TV maker secretly tracked consumers’ viewing habits

RENTON, N.J. – Television manufacturer Vizio and a subsidiary will pay $2.5 million to settle allegations that they secretly tracked consumers’ viewing habits and sold the information to marketing companies and data brokers.

The settlement announced Monday ends parallel investigations conducted by the state and the Federal Trade Commission into the use of data-collecting technology on Vizio’s smart TVs.

Acting FTC chairman Maureen Ohlhausen said in a statement that “Vizio deceptively omitted information about its data collection and sharing program. Evidence shows that consumers do not expect televisions to collect and share information about what they watch.”

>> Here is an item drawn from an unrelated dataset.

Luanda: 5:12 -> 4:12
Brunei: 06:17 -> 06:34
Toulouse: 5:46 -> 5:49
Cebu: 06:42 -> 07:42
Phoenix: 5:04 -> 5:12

The FTC will get $1.5 million and the state will receive $1 million. The state will suspend $300,000 in civil penalties included in its settlement amount if Vizio complies with the agreement.

According to legal documents, Irvine, California-based Vizio and a subsidiary manufactured smart TVs that captured second-by-second information about video displayed on the sets. The data was sold to marketing companies and data brokers to measure viewing habits, such as the effectiveness of ad campaigns.

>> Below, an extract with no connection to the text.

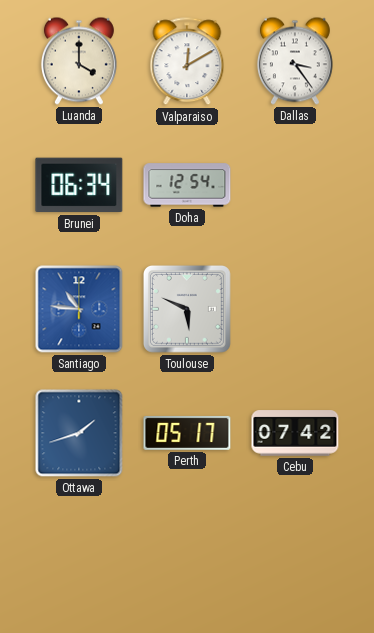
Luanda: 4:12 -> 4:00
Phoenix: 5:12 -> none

Jerry Huang, Vizio’s general counsel, noted that the company’s automated data collection program did not link the data to people’s personally identifiable information. “Today, the FTC has made clear that all smart TV makers should get people’s consent before collecting and sharing television viewing information, and VIzio now is leading the way,” he said in a statement.

Although Vizio did not individual consumers’ names or contact information to outsides parties, the information did include such information as people’s sex, age, income, education and other demographic data, according to the FTC.

Consumers who own a Vizio TV can go to the settings menu to find information on automated content recognition, the FTC said. More information on privacy and online security are available on the agency’s site.